Our study has some limitations. It predominantly included participants of European descent, and our findings cannot therefore be applied to other ethnic populations; specifically designed studies that include other ethnic groups are warranted. A number of the studies included in the meta-analysis were conducted prior to the standardisation of the 25(OH)D assay and consequently 25(OH)D was measured by a number of methods, which may reduce the ability to directly compare studies. Notwithstanding, our inclusion of only those studies that measured circulating 25(OH)D with a named method, and exclusion of studies in which 25(OH)D was derived or vitamin D status assessed only from dietary questionnaires, offers a more direct comparison than has previously been done. Also, in all the included studies, there was a single baseline measurement of 25(OH)D, which may not reflect vitamin D status over long periods. The ascertainment of the outcome (type 2 diabetes) was by self-report in several of the included studies, and this could include misclassification of participants with undiagnosed diabetes as non-cases. However, the overall effect of such an error would be likely to attenuate the effect estimates towards unity. The level of adjustment for potential confounders varied in the different studies included (as shown in Table 1); thus, the effect estimates used in the meta-analysis might have been over- or underestimates of the true effect size. Future studies could improve the validity of findings if repeat measurements of 25(OH)D become available, in tandem with biochemical assessment of diabetes incidence. The latter goal should now be more feasible, as the logistical constraints of repeat fasting glucose or OGTTs required for the diagnosis of diabetes can now be overcome with the measurement of non-fasted HbA1c, which is approved as a diagnostic test for diabetes [30].

Our meta-analysis demonstrates an inverse association of 25(OH)D with the risk of diabetes, and plausible mechanisms for such association have been proposed, including, among others, potential effects through the presence of vitamin D receptors in pancreatic beta cells influencing insulin secretion or through the effects of 25(OH)D on calcium metabolism [31, 32]. However, our meta-analysis cannot address the issue of whether the observed association is likely to be causal. Meta-analysis principally deals with the issues of consistency and precision and can provide a better estimate of the measure of association. However, it does not resolve the problem of confounding that is universal in observational studies. Classic adjustment for a wide range of confounding factors in the EPIC-Norfolk study did not materially alter the measure of association, but we cannot exclude confounding by factors we did not consider, or residual confounding by factors for which we did not adjust sufficiently. To address the question of causality, there is a need for specifically designed randomised controlled trials that use adequate doses of supplementation and a pre-specified outcome of diabetes incidence. There are currently no such trials, as summarised in the recent systematic review and meta-analysis by Mitri et al [14]. An alternative approach that could also help to address causality would be the use of Mendelian genetic randomisation studies. By examining the association between genetic variants [33], 25(OH)D level and type 2 diabetes, it is possible to investigate consistency between risk estimates obtained from genotype-disease studies and those from phenotype-disease studies using genes as instrumental variables to address the problems of confounding [34].

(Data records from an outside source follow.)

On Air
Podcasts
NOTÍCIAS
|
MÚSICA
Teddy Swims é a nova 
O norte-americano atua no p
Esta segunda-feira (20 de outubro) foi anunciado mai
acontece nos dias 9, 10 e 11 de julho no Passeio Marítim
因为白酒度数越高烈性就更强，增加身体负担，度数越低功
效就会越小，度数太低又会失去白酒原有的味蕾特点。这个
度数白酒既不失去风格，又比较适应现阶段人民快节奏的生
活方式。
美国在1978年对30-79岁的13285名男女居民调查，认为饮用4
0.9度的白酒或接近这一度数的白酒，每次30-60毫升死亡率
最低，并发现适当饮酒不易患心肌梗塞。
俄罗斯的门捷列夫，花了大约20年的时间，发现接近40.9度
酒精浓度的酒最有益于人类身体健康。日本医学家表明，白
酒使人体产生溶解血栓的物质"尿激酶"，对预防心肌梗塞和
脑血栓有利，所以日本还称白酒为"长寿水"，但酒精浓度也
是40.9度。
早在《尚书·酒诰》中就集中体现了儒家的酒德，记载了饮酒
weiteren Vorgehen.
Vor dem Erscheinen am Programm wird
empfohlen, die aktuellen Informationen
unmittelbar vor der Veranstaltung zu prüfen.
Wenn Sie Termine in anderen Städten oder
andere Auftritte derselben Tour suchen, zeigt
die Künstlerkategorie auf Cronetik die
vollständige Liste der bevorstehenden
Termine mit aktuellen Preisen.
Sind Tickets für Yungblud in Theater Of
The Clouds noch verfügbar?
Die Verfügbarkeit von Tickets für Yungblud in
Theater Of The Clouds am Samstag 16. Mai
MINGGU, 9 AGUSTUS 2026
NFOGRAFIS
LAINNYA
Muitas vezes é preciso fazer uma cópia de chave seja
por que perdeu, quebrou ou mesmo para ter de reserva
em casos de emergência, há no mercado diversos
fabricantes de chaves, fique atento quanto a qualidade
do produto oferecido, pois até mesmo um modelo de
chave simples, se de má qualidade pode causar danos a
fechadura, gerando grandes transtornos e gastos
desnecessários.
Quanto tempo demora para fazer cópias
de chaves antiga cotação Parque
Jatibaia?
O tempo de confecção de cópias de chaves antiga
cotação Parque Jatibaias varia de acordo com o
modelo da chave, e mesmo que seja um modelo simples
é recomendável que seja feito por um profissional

In conclusion, the findings of our meta-analysis provide evidence for a strong inverse association between circulating 25(OH)D levels and risk of incident type 2 diabetes, an association that remained largely unchanged in a new analysis of the EPIC-Norfolk study that considered a range of relevant potential confounding factors. However, there is as yet no demonstrable evidence of causality, and clinicians should exercise caution when interpreting or acting on the epidemiological evidence alone that currently dominates this field.